## TASK REQUIREMENTS
Could you find each line of the data below that contains the word "hidden" and copy those lines?

## INPUT DATA

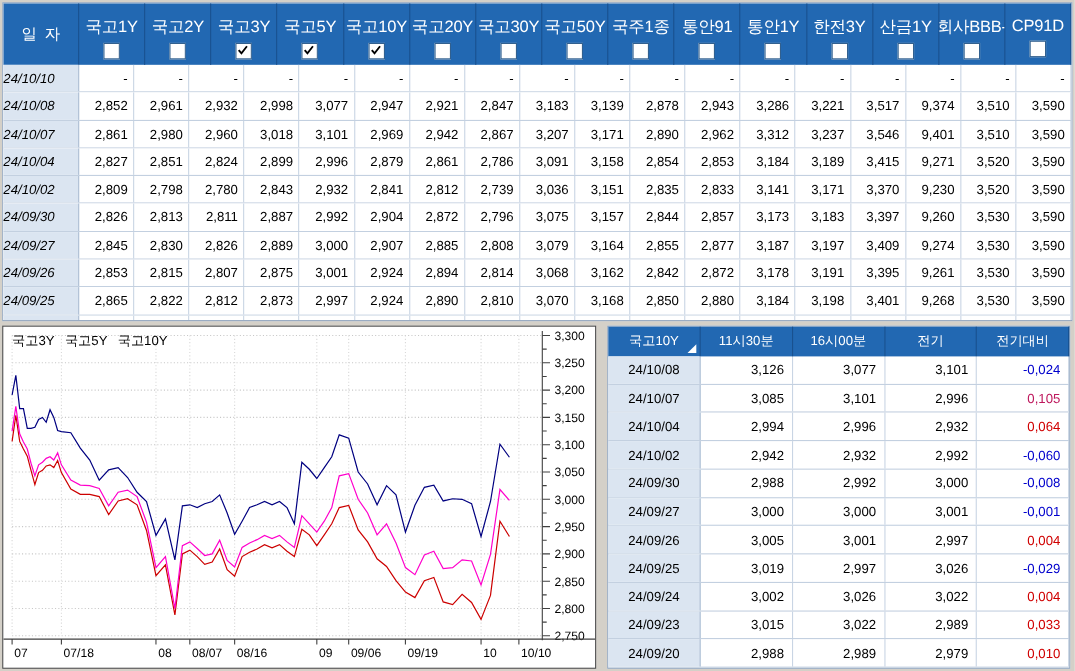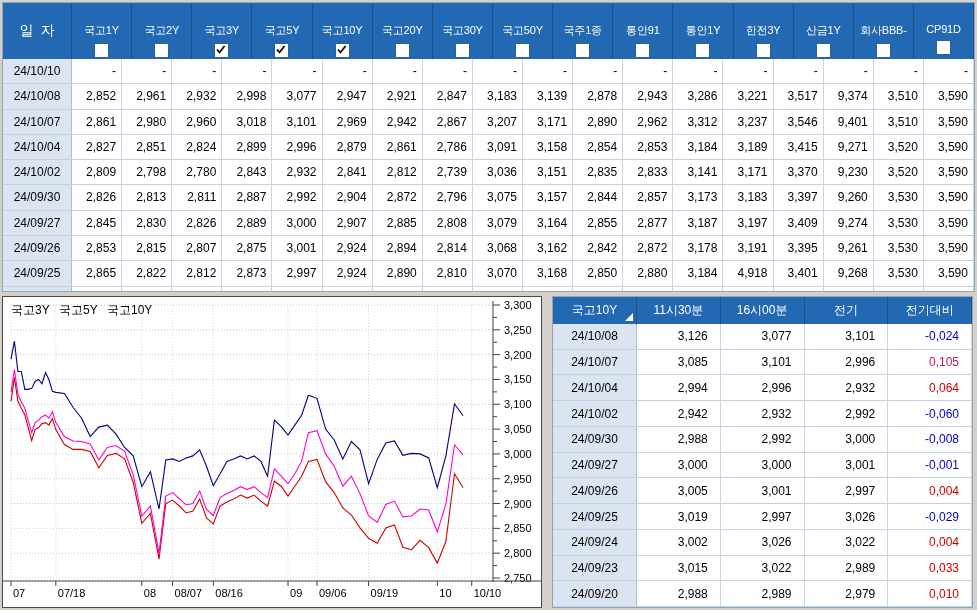--- a/index.html
+++ b/index.html
@@ -7,48 +7,48 @@
     font-family:"Liberation Sans","DejaVu Sans",sans-serif;font-size:12px;color:#000;overflow:hidden;}
   .panel{position:absolute;box-sizing:border-box;}
 
   
   #top-table{left:2px;top:2px;width:973px;height:290px;background:#fff;border:1px solid #8fa4bd;overflow:hidden;}
   .t-header{display:flex;height:56px;background:var(--hblue,#2268b2);}
   .hcell{flex:1;display:flex;flex-direction:column;align-items:center;color:#fff;
     border-right:1px solid #19518f;box-sizing:border-box;overflow:hidden;}
   .hcell.hl{background:var(--pink,#fcdada);color:#000;}
   .hcell.hdate{flex:none;width:69px;justify-content:center;}
-  .hlabel{margin-top:20px;white-space:pre;font-size:11px;letter-spacing:-0.2px;}
+  .hlabel{margin-top:12px;white-space:pre;font-size:15px;letter-spacing:-0.2px;}
   .hdate .hlabel{margin-top:0;font-size:14px;}
   .cbox{width:13px;height:13px;background:#fff;border:1px solid #31608f;margin-top:5px;position:relative;flex:none;}
   .cbox svg{position:absolute;left:0;top:0;}
   .t-row{display:flex;height:25.3px;box-sizing:border-box;border-bottom:1px solid #c3d0e0;background:#fff;}
-  .dcell{flex:none;width:69px;background:var(--datebg,#dbe5f1);text-align:center;line-height:24px;
-    border-right:1px solid #aebfd4;box-sizing:border-box;}
+  .dcell{flex:none;width:69px;background:var(--datebg,#dbe5f1);line-height:24px;
+    border-right:1px solid #aebfd4;box-sizing:border-box;font-style:italic;}
   .vcell{flex:1;text-align:right;line-height:24px;padding-right:5px;border-right:1px solid #c9d5e4;box-sizing:border-box;}
 
   
   #chart-panel{left:2px;top:296px;width:540px;height:312px;background:#fff;border:1px solid #4a4a4a;}
   #chart-svg{position:absolute;left:0;top:0;}
   #chart-svg text{font-family:"Liberation Sans","DejaVu Sans",sans-serif;font-size:11px;fill:#000;}
   #chart-svg text.leg{font-size:12px;}
 
   
   #right-table{left:552px;top:296px;width:421px;height:312px;background:#fff;border:1px solid #8fa4bd;
     display:flex;flex-direction:column;}
   .r-header{display:flex;height:27px;background:var(--hblue,#2268b2);color:#fff;flex:none;}
   .r-hcell{flex:1;line-height:26px;text-align:center;border-right:1px solid #19518f;position:relative;box-sizing:border-box;}
   .r-hcell.first{flex:none;width:84px;}
   .sort-tri{position:absolute;right:3px;bottom:3px;width:0;height:0;
     border-left:8px solid transparent;border-bottom:8px solid #fff;}
   #rt-body{flex:1;display:flex;flex-direction:column;}
   .r-row{display:flex;flex:1;border-bottom:1px solid #c3d0e0;box-sizing:border-box;}
   .r-date{flex:none;width:84px;background:var(--datebg,#dbe5f1);border-right:1px solid #aebfd4;
     display:flex;align-items:center;justify-content:center;box-sizing:border-box;}
-  .r-val{flex:1;display:flex;align-items:center;justify-content:flex-end;padding-right:12px;
+  .r-val{flex:1;display:flex;align-items:center;justify-content:flex-end;padding-right:7px;
     border-right:1px solid #c9d5e4;box-sizing:border-box;}
 </style>
 </head>
 <body>
 
 <div id="screen">
   <div id="top-table" class="panel">
     <div class="t-header" id="tt-head">
         <div class="hcell hdate">
           <div class="hlabel">일  자</div>
@@ -303,21 +303,21 @@
           <div class="vcell">2,873</div>
           <div class="vcell">2,997</div>
           <div class="vcell">2,924</div>
           <div class="vcell">2,890</div>
           <div class="vcell">2,810</div>
           <div class="vcell">3,070</div>
           <div class="vcell">3,168</div>
           <div class="vcell">2,850</div>
           <div class="vcell">2,880</div>
           <div class="vcell">3,184</div>
-          <div class="vcell">4,918</div>
+          <div class="vcell">3,198</div>
           <div class="vcell">3,401</div>
           <div class="vcell">9,268</div>
           <div class="vcell">3,530</div>
           <div class="vcell">3,590</div>
         </div>
         <div class="t-row">
           <div class="dcell"></div>
           <div class="vcell"></div>
           <div class="vcell"></div>
           <div class="vcell"></div>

## THE ANSWER
     font-family:"Liberation Sans","DejaVu Sans",sans-serif;font-size:12px;color:#000;overflow:hidden;}
   #top-table{left:2px;top:2px;width:973px;height:290px;background:#fff;border:1px solid #8fa4bd;overflow:hidden;}
     border-right:1px solid #19518f;box-sizing:border-box;overflow:hidden;}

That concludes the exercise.